**About this exercise:** Search the listing below for the string "millimetres", then copy every line it appears in.

**Data to process:**
****

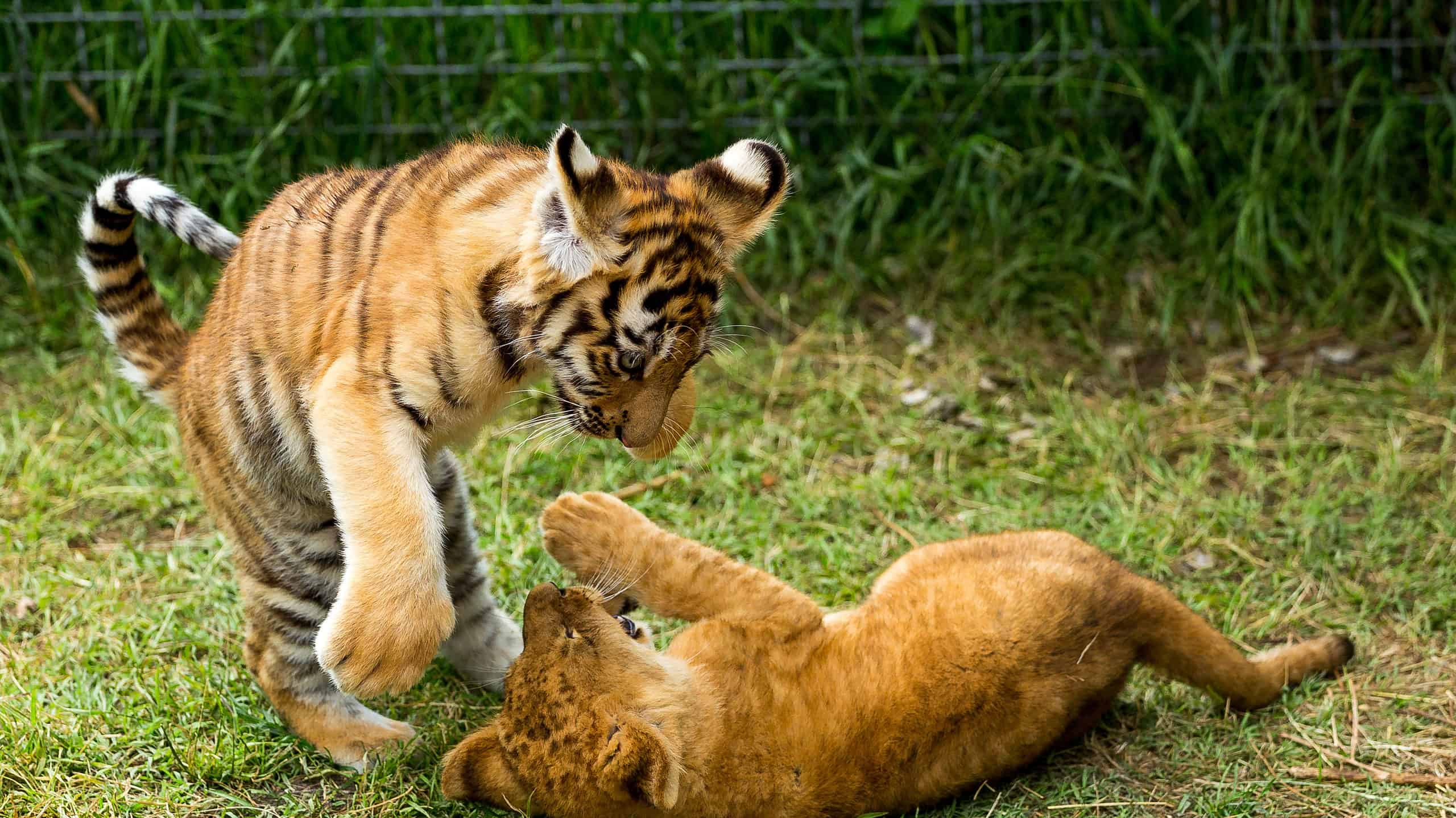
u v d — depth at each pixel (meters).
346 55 13.38
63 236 12.78
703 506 10.07
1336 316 12.45
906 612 7.07
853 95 13.60
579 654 6.36
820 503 9.95
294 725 7.28
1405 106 13.01
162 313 7.88
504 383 6.75
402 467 6.43
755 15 13.66
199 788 6.87
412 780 7.00
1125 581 7.36
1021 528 9.73
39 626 8.34
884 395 11.61
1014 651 6.87
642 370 6.63
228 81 13.12
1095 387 11.80
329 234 6.84
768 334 12.59
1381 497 9.87
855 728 6.57
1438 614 8.58
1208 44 13.38
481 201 6.60
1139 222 13.10
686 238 6.62
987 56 13.51
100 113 13.45
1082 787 7.03
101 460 10.34
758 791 6.37
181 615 8.48
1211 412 11.27
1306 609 8.73
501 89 13.28
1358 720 7.52
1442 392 11.22
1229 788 7.00
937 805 6.86
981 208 13.15
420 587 6.36
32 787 6.74
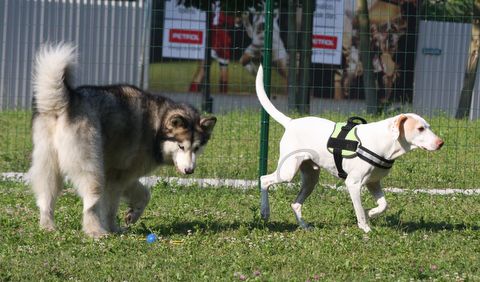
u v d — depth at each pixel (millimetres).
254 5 23000
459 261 7855
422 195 12430
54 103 8398
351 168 9047
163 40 23953
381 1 23312
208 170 14242
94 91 8789
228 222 9930
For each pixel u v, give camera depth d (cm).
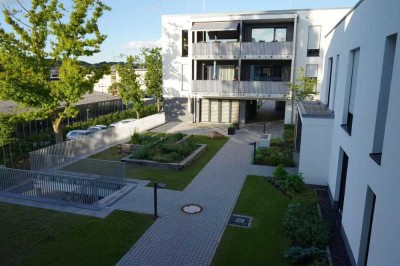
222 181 1424
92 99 3178
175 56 3091
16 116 1727
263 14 2602
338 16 2573
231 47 2650
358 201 788
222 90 2722
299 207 1048
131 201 1196
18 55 1634
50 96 1727
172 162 1623
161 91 3553
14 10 1662
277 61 2755
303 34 2656
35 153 1606
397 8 583
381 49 681
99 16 1769
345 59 1101
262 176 1488
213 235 948
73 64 1722
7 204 1161
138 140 2016
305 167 1357
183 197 1239
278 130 2664
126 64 3184
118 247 880
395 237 520
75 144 1852
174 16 3012
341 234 946
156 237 935
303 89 2211
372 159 678
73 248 872
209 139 2323
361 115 816
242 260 820
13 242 900
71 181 1240
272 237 933
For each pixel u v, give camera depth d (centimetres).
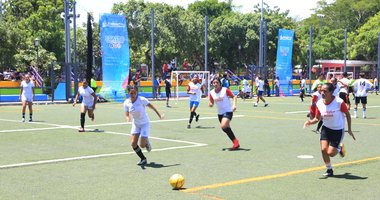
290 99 4000
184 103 3431
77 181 872
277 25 6188
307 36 7656
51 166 1022
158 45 5281
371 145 1329
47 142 1395
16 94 3484
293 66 7288
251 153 1190
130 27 5134
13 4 5978
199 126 1842
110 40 3381
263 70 4462
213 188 812
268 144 1348
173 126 1838
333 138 894
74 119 2116
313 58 7281
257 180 874
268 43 6097
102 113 2461
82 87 1647
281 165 1026
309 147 1291
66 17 3484
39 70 4588
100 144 1355
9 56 4712
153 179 888
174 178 805
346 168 988
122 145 1335
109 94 3444
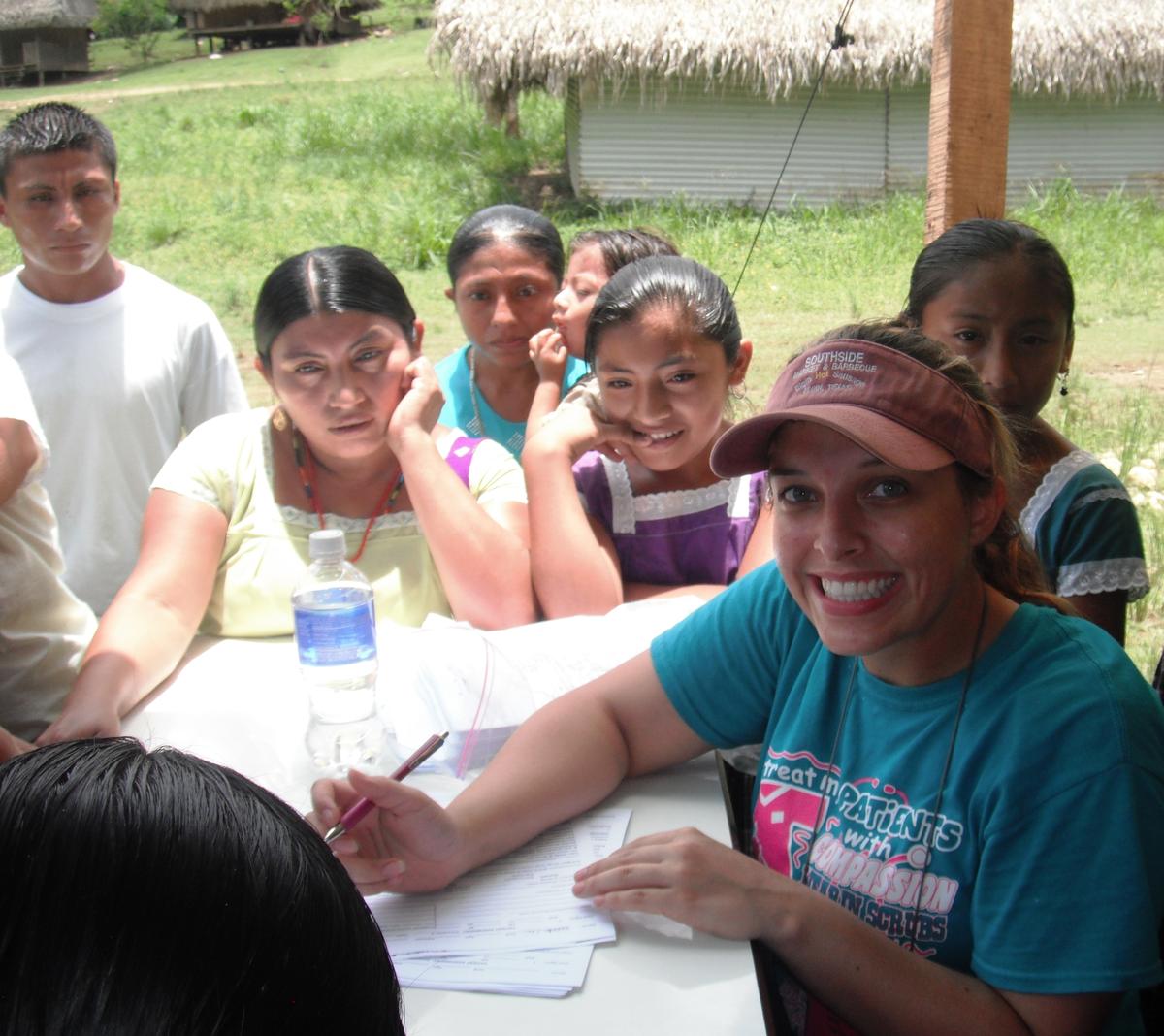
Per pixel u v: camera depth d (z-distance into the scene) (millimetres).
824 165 14953
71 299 3404
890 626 1471
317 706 2096
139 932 639
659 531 2598
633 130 14672
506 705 2027
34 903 647
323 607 2188
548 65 14219
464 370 3699
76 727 2033
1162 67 14156
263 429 2576
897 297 10695
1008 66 3279
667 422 2447
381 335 2408
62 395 3355
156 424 3451
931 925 1486
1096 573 2199
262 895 665
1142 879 1343
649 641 2197
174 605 2350
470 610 2475
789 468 1512
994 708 1479
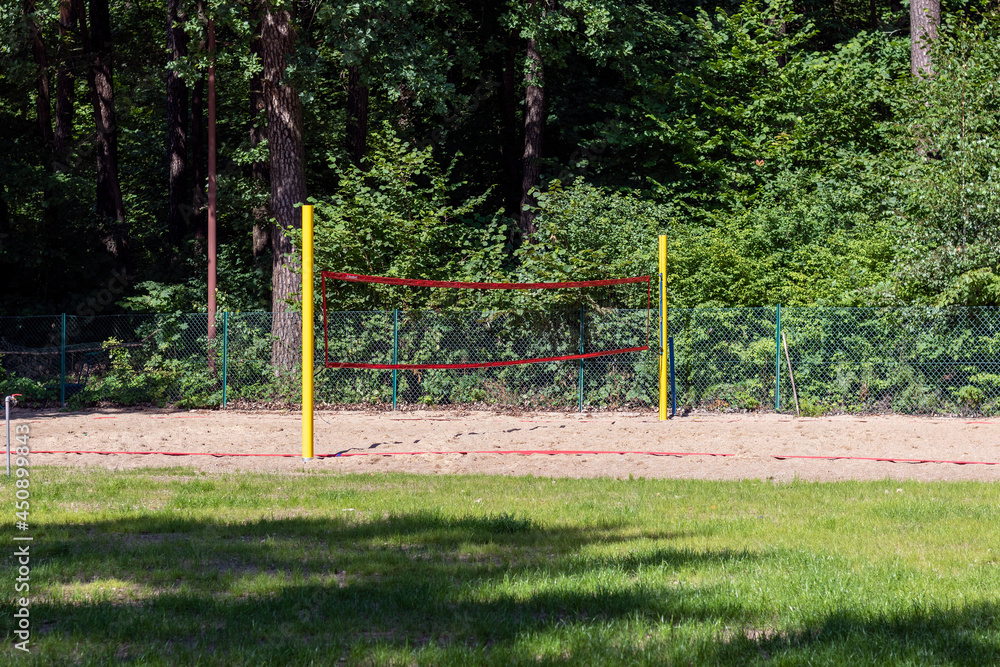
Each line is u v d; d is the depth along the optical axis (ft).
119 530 25.20
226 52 69.51
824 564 21.07
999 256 54.44
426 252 64.23
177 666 14.28
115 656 14.69
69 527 25.64
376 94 92.68
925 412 56.54
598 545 23.43
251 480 35.06
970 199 55.83
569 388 60.85
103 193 91.81
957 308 55.21
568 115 87.04
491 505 29.37
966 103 61.57
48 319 81.51
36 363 73.67
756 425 51.96
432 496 31.30
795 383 58.54
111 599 18.37
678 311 59.52
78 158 90.02
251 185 79.20
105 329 81.76
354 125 81.10
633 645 15.44
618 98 87.92
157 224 110.11
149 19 101.24
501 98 90.43
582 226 63.93
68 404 64.75
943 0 86.38
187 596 18.19
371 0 63.77
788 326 58.39
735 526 25.93
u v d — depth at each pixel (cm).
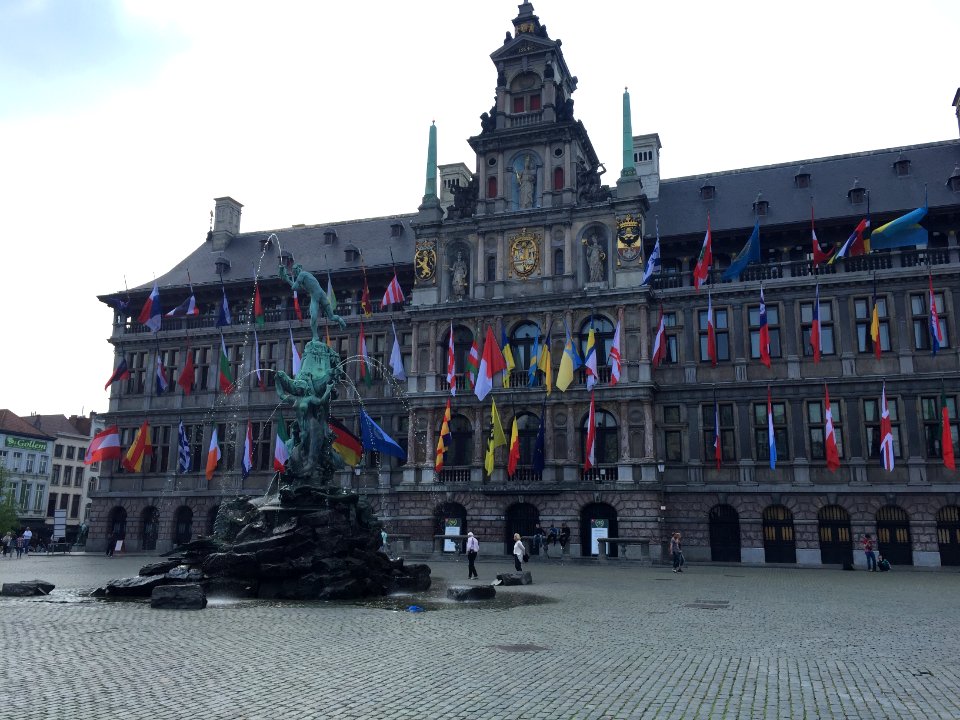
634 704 1127
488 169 5600
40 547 7350
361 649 1552
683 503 4925
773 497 4775
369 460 5606
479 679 1283
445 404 5284
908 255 4781
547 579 3412
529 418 5175
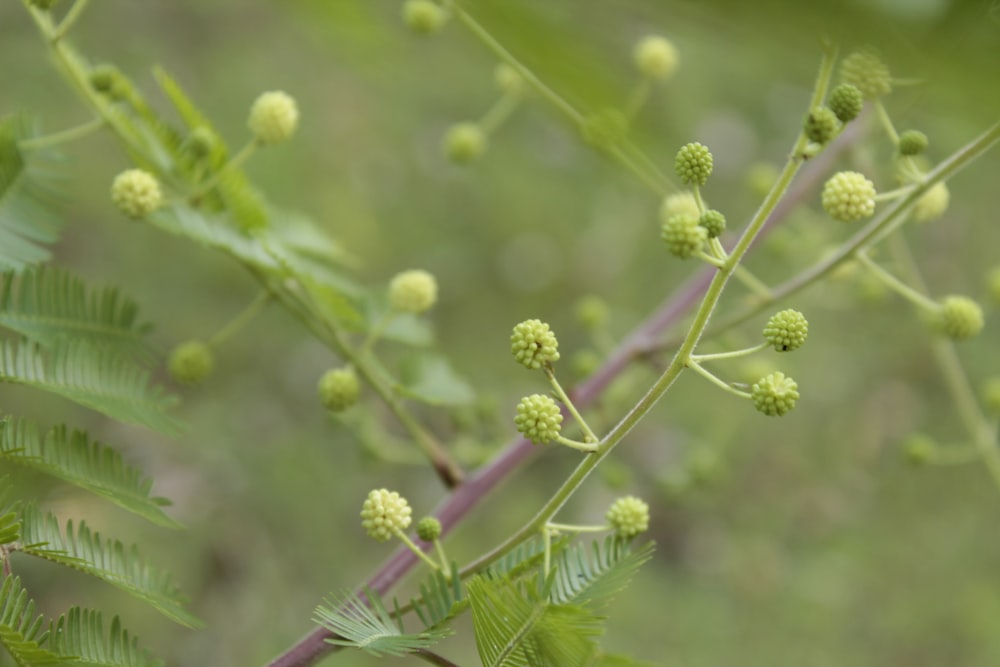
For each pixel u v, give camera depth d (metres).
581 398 3.86
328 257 3.86
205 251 7.69
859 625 7.68
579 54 0.80
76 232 7.37
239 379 7.58
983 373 8.25
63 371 2.56
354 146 8.28
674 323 3.96
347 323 3.49
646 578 7.56
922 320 4.54
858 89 1.96
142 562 2.35
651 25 0.78
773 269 7.52
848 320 8.47
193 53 8.16
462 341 8.20
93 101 3.17
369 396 6.94
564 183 8.80
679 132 1.05
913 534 8.01
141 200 3.08
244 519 6.96
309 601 6.93
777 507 7.94
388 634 2.16
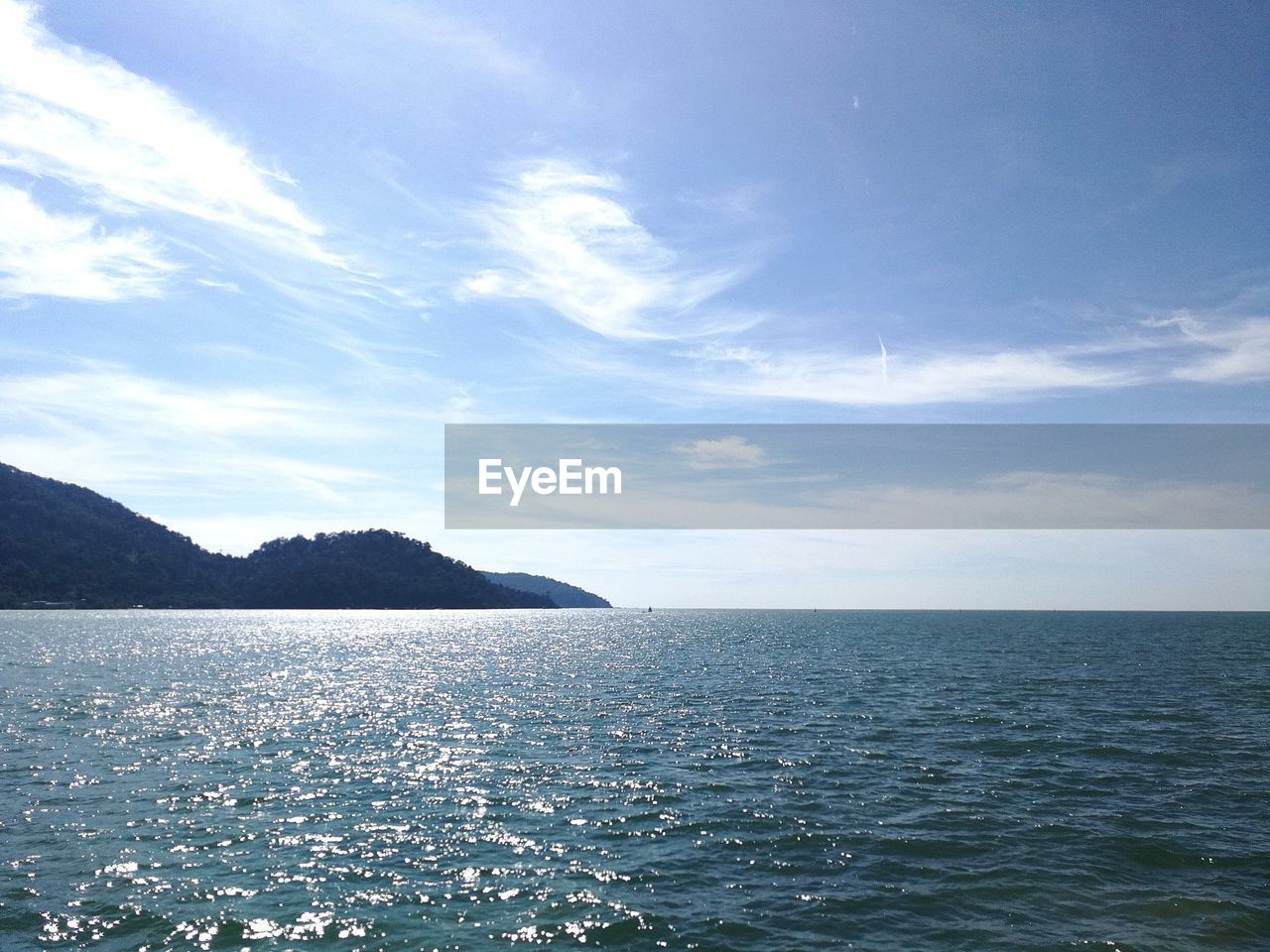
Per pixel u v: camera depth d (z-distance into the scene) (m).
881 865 19.05
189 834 21.52
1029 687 54.78
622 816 23.19
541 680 62.50
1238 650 95.81
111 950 14.72
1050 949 14.69
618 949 14.73
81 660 78.75
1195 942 14.99
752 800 24.84
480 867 19.03
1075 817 22.86
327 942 15.02
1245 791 25.70
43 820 22.64
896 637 134.88
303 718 42.38
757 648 105.25
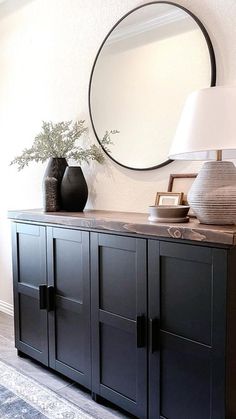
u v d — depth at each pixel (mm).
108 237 1823
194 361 1500
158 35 2104
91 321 1954
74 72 2631
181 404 1561
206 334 1448
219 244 1371
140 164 2225
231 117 1448
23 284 2436
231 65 1813
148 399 1688
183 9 1975
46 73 2846
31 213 2299
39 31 2873
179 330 1545
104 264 1862
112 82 2361
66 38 2666
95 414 1866
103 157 2453
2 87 3295
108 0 2373
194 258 1461
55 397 2016
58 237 2125
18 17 3055
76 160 2580
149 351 1663
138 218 1862
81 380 2047
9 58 3188
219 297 1392
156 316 1628
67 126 2527
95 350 1944
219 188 1526
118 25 2303
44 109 2893
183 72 1996
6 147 3309
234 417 1444
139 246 1674
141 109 2207
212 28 1872
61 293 2145
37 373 2283
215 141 1440
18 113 3146
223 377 1400
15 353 2570
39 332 2326
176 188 2033
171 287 1563
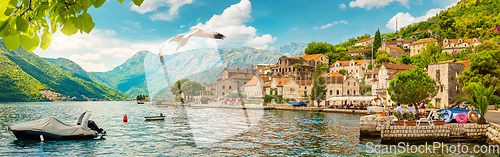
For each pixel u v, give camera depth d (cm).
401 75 5022
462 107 5106
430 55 13950
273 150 2011
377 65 13312
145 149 2150
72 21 207
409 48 16288
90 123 2895
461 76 5212
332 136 2712
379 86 8038
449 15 18775
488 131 2342
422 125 2391
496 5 19462
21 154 2011
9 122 4731
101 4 213
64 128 2589
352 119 4597
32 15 205
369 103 7094
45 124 2539
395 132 2320
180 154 1845
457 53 12556
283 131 3039
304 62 11794
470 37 16138
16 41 205
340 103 7806
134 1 218
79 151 2120
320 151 2030
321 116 5247
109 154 2022
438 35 18388
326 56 14762
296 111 6838
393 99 5069
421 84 4778
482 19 18088
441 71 5650
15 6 200
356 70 13262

****

**Answer to this problem:**
u v d — depth at each pixel (millimetres).
Per pixel u v: camera depth d (z-distance into the scene) (millimetres).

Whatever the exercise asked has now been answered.